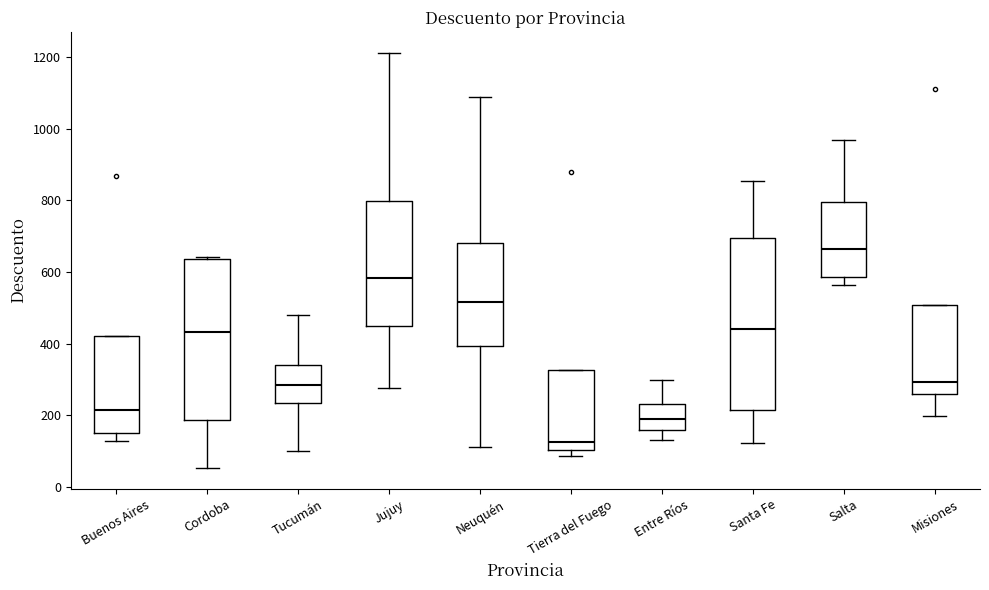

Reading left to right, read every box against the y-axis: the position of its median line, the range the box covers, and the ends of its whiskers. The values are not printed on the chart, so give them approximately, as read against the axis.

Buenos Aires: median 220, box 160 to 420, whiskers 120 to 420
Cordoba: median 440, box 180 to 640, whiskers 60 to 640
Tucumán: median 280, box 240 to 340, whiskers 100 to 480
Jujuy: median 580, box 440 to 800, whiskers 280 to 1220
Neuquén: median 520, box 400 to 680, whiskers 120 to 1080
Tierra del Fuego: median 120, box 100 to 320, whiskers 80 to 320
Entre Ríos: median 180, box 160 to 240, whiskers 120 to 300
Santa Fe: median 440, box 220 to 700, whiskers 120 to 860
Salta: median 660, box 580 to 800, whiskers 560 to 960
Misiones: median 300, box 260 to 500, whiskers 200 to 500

══════════════════════════════

EXERCISE INSTRUCTIONS: Could you transcribe all of the material above word for word, leaving the pictures out?

ANSWER BOX:
Reading left to right, read every box against the y-axis: the position of its median line, the range the box covers, and the ends of its whiskers. The values are not printed on the chart, so give them approximately, as read against the axis.

Buenos Aires: median 220, box 160 to 420, whiskers 120 to 420
Cordoba: median 440, box 180 to 640, whiskers 60 to 640
Tucumán: median 280, box 240 to 340, whiskers 100 to 480
Jujuy: median 580, box 440 to 800, whiskers 280 to 1220
Neuquén: median 520, box 400 to 680, whiskers 120 to 1080
Tierra del Fuego: median 120, box 100 to 320, whiskers 80 to 320
Entre Ríos: median 180, box 160 to 240, whiskers 120 to 300
Santa Fe: median 440, box 220 to 700, whiskers 120 to 860
Salta: median 660, box 580 to 800, whiskers 560 to 960
Misiones: median 300, box 260 to 500, whiskers 200 to 500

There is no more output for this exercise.